**Entries shown**.
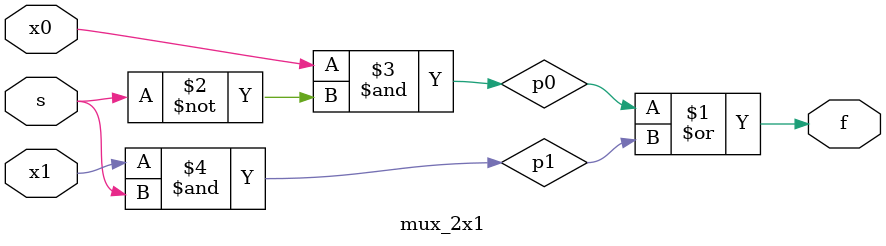
<source format=sv>
`timescale 1ns / 1ps


module mux_2x1(
    input logic x0,
    input logic x1,
    input logic s,
    output logic f
    );

    logic p0, p1;

    assign f = p0 | p1;
    assign p0 = x0 & ~s;
    assign p1 = x1 & s;
endmodule

</source>
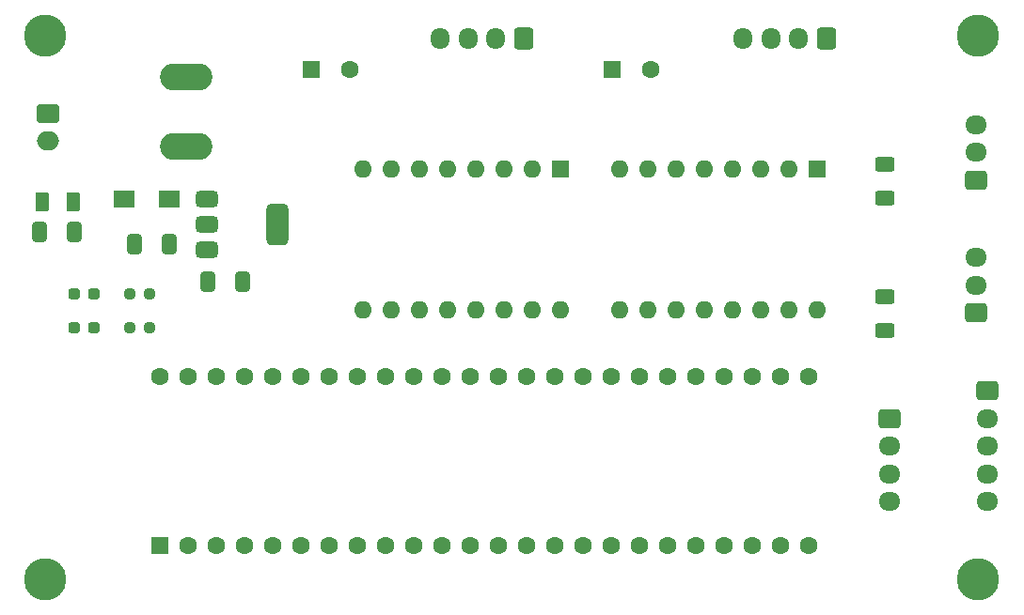
<source format=gbr>
%TF.GenerationSoftware,KiCad,Pcbnew,9.0.0*%
%TF.CreationDate,2025-03-09T21:01:43-04:00*%
%TF.ProjectId,RobocupSwinderPCB,526f626f-6375-4705-9377-696e64657250,1*%
%TF.SameCoordinates,Original*%
%TF.FileFunction,Soldermask,Top*%
%TF.FilePolarity,Negative*%
%FSLAX46Y46*%
G04 Gerber Fmt 4.6, Leading zero omitted, Abs format (unit mm)*
G04 Created by KiCad (PCBNEW 9.0.0) date 2025-03-09 21:01:43*
%MOMM*%
%LPD*%
G01*
G04 APERTURE LIST*
G04 Aperture macros list*
%AMRoundRect*
0 Rectangle with rounded corners*
0 $1 Rounding radius*
0 $2 $3 $4 $5 $6 $7 $8 $9 X,Y pos of 4 corners*
0 Add a 4 corners polygon primitive as box body*
4,1,4,$2,$3,$4,$5,$6,$7,$8,$9,$2,$3,0*
0 Add four circle primitives for the rounded corners*
1,1,$1+$1,$2,$3*
1,1,$1+$1,$4,$5*
1,1,$1+$1,$6,$7*
1,1,$1+$1,$8,$9*
0 Add four rect primitives between the rounded corners*
20,1,$1+$1,$2,$3,$4,$5,0*
20,1,$1+$1,$4,$5,$6,$7,0*
20,1,$1+$1,$6,$7,$8,$9,0*
20,1,$1+$1,$8,$9,$2,$3,0*%
G04 Aperture macros list end*
%ADD10RoundRect,0.250000X0.725000X-0.600000X0.725000X0.600000X-0.725000X0.600000X-0.725000X-0.600000X0*%
%ADD11O,1.950000X1.700000*%
%ADD12RoundRect,0.250000X0.625000X-0.400000X0.625000X0.400000X-0.625000X0.400000X-0.625000X-0.400000X0*%
%ADD13R,1.600000X1.600000*%
%ADD14C,1.600000*%
%ADD15RoundRect,0.237500X0.287500X0.237500X-0.287500X0.237500X-0.287500X-0.237500X0.287500X-0.237500X0*%
%ADD16C,3.800000*%
%ADD17RoundRect,0.237500X-0.250000X-0.237500X0.250000X-0.237500X0.250000X0.237500X-0.250000X0.237500X0*%
%ADD18RoundRect,0.250000X-0.725000X0.600000X-0.725000X-0.600000X0.725000X-0.600000X0.725000X0.600000X0*%
%ADD19RoundRect,0.250000X-0.750000X0.600000X-0.750000X-0.600000X0.750000X-0.600000X0.750000X0.600000X0*%
%ADD20O,2.000000X1.700000*%
%ADD21O,1.600000X1.600000*%
%ADD22O,4.704000X2.454000*%
%ADD23R,1.900000X1.500000*%
%ADD24RoundRect,0.250000X0.600000X0.725000X-0.600000X0.725000X-0.600000X-0.725000X0.600000X-0.725000X0*%
%ADD25O,1.700000X1.950000*%
%ADD26RoundRect,0.250000X-0.412500X-0.650000X0.412500X-0.650000X0.412500X0.650000X-0.412500X0.650000X0*%
%ADD27RoundRect,0.375000X-0.625000X-0.375000X0.625000X-0.375000X0.625000X0.375000X-0.625000X0.375000X0*%
%ADD28RoundRect,0.500000X-0.500000X-1.400000X0.500000X-1.400000X0.500000X1.400000X-0.500000X1.400000X0*%
%ADD29RoundRect,0.250000X0.412500X0.650000X-0.412500X0.650000X-0.412500X-0.650000X0.412500X-0.650000X0*%
%ADD30RoundRect,0.250000X-0.375000X-0.625000X0.375000X-0.625000X0.375000X0.625000X-0.375000X0.625000X0*%
G04 APERTURE END LIST*
D10*
%TO.C,SW2*%
X177300000Y-91000000D03*
D11*
X177300000Y-88500000D03*
X177300000Y-86000000D03*
%TD*%
D12*
%TO.C,R1*%
X169075000Y-80650000D03*
X169075000Y-77550000D03*
%TD*%
D13*
%TO.C,C2*%
X144500000Y-69000000D03*
D14*
X148000000Y-69000000D03*
%TD*%
D10*
%TO.C,SW1*%
X177300000Y-79000000D03*
D11*
X177300000Y-76500000D03*
X177300000Y-74000000D03*
%TD*%
D15*
%TO.C,D1*%
X97862500Y-89300000D03*
X96112500Y-89300000D03*
%TD*%
D16*
%TO.C,H4*%
X93500000Y-115000000D03*
%TD*%
D17*
%TO.C,R3*%
X101075000Y-89300000D03*
X102900000Y-89300000D03*
%TD*%
D18*
%TO.C,LCD1*%
X169500000Y-100500000D03*
D11*
X169500000Y-103000000D03*
X169500000Y-105500000D03*
X169500000Y-108000000D03*
%TD*%
D16*
%TO.C,H2*%
X177500000Y-66000000D03*
%TD*%
D19*
%TO.C,SW3*%
X93700000Y-73000000D03*
D20*
X93700000Y-75500000D03*
%TD*%
D13*
%TO.C,U1*%
X103800000Y-111990000D03*
D14*
X106340000Y-111990000D03*
X108880000Y-111990000D03*
X111420000Y-111990000D03*
X113960000Y-111990000D03*
X116500000Y-111990000D03*
X119040000Y-111990000D03*
X121580000Y-111990000D03*
X124120000Y-111990000D03*
X126660000Y-111990000D03*
X129200000Y-111990000D03*
X131740000Y-111990000D03*
X134280000Y-111990000D03*
X136820000Y-111990000D03*
X139360000Y-111990000D03*
X141900000Y-111990000D03*
X144440000Y-111990000D03*
X146980000Y-111990000D03*
X149520000Y-111990000D03*
X152060000Y-111990000D03*
X154600000Y-111990000D03*
X157140000Y-111990000D03*
X159680000Y-111990000D03*
X162220000Y-111990000D03*
X162220000Y-96750000D03*
X159680000Y-96750000D03*
X157140000Y-96750000D03*
X154600000Y-96750000D03*
X152060000Y-96750000D03*
X149520000Y-96750000D03*
X146980000Y-96750000D03*
X144440000Y-96750000D03*
X141900000Y-96750000D03*
X139360000Y-96750000D03*
X136820000Y-96750000D03*
X134280000Y-96750000D03*
X131740000Y-96750000D03*
X129200000Y-96750000D03*
X126660000Y-96750000D03*
X124120000Y-96750000D03*
X121580000Y-96750000D03*
X119040000Y-96750000D03*
X116500000Y-96750000D03*
X113960000Y-96750000D03*
X111420000Y-96750000D03*
X108880000Y-96750000D03*
X106340000Y-96750000D03*
X103800000Y-96750000D03*
%TD*%
D13*
%TO.C,A2*%
X163000000Y-78000000D03*
D21*
X160460000Y-78000000D03*
X157920000Y-78000000D03*
X155380000Y-78000000D03*
X152840000Y-78000000D03*
X150300000Y-78000000D03*
X147760000Y-78000000D03*
X145220000Y-78000000D03*
X145220000Y-90700000D03*
X147760000Y-90700000D03*
X150300000Y-90700000D03*
X152840000Y-90700000D03*
X155380000Y-90700000D03*
X157920000Y-90700000D03*
X160460000Y-90700000D03*
X163000000Y-90700000D03*
%TD*%
D22*
%TO.C,J1*%
X106200000Y-76000000D03*
X106200000Y-69700000D03*
%TD*%
D23*
%TO.C,L1*%
X100550000Y-80700000D03*
X104650000Y-80700000D03*
%TD*%
D24*
%TO.C,M2*%
X163800000Y-66225000D03*
D25*
X161300000Y-66225000D03*
X158800000Y-66225000D03*
X156300000Y-66225000D03*
%TD*%
D26*
%TO.C,C5*%
X108137500Y-88200000D03*
X111262500Y-88200000D03*
%TD*%
D27*
%TO.C,U3*%
X108050000Y-80700000D03*
X108050000Y-83000000D03*
X108050000Y-85300000D03*
D28*
X114350000Y-83000000D03*
%TD*%
D16*
%TO.C,H3*%
X177500000Y-115000000D03*
%TD*%
D13*
%TO.C,C1*%
X117397349Y-69000000D03*
D14*
X120897349Y-69000000D03*
%TD*%
D24*
%TO.C,M1*%
X136550000Y-66225000D03*
D25*
X134050000Y-66225000D03*
X131550000Y-66225000D03*
X129050000Y-66225000D03*
%TD*%
D18*
%TO.C,RE1*%
X178300000Y-98000000D03*
D11*
X178300000Y-100500000D03*
X178300000Y-103000000D03*
X178300000Y-105500000D03*
X178300000Y-108000000D03*
%TD*%
D12*
%TO.C,R2*%
X169075000Y-92600000D03*
X169075000Y-89500000D03*
%TD*%
D29*
%TO.C,C4*%
X104662500Y-84800000D03*
X101537500Y-84800000D03*
%TD*%
D30*
%TO.C,F1*%
X93200000Y-81000000D03*
X96000000Y-81000000D03*
%TD*%
D29*
%TO.C,C3*%
X96062500Y-83700000D03*
X92937500Y-83700000D03*
%TD*%
D17*
%TO.C,R4*%
X101075000Y-92300000D03*
X102900000Y-92300000D03*
%TD*%
D15*
%TO.C,D2*%
X97862500Y-92300000D03*
X96112500Y-92300000D03*
%TD*%
D13*
%TO.C,A1*%
X139890000Y-78000000D03*
D21*
X137350000Y-78000000D03*
X134810000Y-78000000D03*
X132270000Y-78000000D03*
X129730000Y-78000000D03*
X127190000Y-78000000D03*
X124650000Y-78000000D03*
X122110000Y-78000000D03*
X122110000Y-90700000D03*
X124650000Y-90700000D03*
X127190000Y-90700000D03*
X129730000Y-90700000D03*
X132270000Y-90700000D03*
X134810000Y-90700000D03*
X137350000Y-90700000D03*
X139890000Y-90700000D03*
%TD*%
D16*
%TO.C,H1*%
X93500000Y-66000000D03*
%TD*%
M02*

</source>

**Directions for this task**. A verbatim transcription is needed of the lines above, starting at the line with "X161300000Y-66225000D03*" and ending at the line with "X137350000Y-90700000D03*", both included, and of nothing else.

**Exercise result**.
X161300000Y-66225000D03*
X158800000Y-66225000D03*
X156300000Y-66225000D03*
%TD*%
D26*
%TO.C,C5*%
X108137500Y-88200000D03*
X111262500Y-88200000D03*
%TD*%
D27*
%TO.C,U3*%
X108050000Y-80700000D03*
X108050000Y-83000000D03*
X108050000Y-85300000D03*
D28*
X114350000Y-83000000D03*
%TD*%
D16*
%TO.C,H3*%
X177500000Y-115000000D03*
%TD*%
D13*
%TO.C,C1*%
X117397349Y-69000000D03*
D14*
X120897349Y-69000000D03*
%TD*%
D24*
%TO.C,M1*%
X136550000Y-66225000D03*
D25*
X134050000Y-66225000D03*
X131550000Y-66225000D03*
X129050000Y-66225000D03*
%TD*%
D18*
%TO.C,RE1*%
X178300000Y-98000000D03*
D11*
X178300000Y-100500000D03*
X178300000Y-103000000D03*
X178300000Y-105500000D03*
X178300000Y-108000000D03*
%TD*%
D12*
%TO.C,R2*%
X169075000Y-92600000D03*
X169075000Y-89500000D03*
%TD*%
D29*
%TO.C,C4*%
X104662500Y-84800000D03*
X101537500Y-84800000D03*
%TD*%
D30*
%TO.C,F1*%
X93200000Y-81000000D03*
X96000000Y-81000000D03*
%TD*%
D29*
%TO.C,C3*%
X96062500Y-83700000D03*
X92937500Y-83700000D03*
%TD*%
D17*
%TO.C,R4*%
X101075000Y-92300000D03*
X102900000Y-92300000D03*
%TD*%
D15*
%TO.C,D2*%
X97862500Y-92300000D03*
X96112500Y-92300000D03*
%TD*%
D13*
%TO.C,A1*%
X139890000Y-78000000D03*
D21*
X137350000Y-78000000D03*
X134810000Y-78000000D03*
X132270000Y-78000000D03*
X129730000Y-78000000D03*
X127190000Y-78000000D03*
X124650000Y-78000000D03*
X122110000Y-78000000D03*
X122110000Y-90700000D03*
X124650000Y-90700000D03*
X127190000Y-90700000D03*
X129730000Y-90700000D03*
X132270000Y-90700000D03*
X134810000Y-90700000D03*
X137350000Y-90700000D03*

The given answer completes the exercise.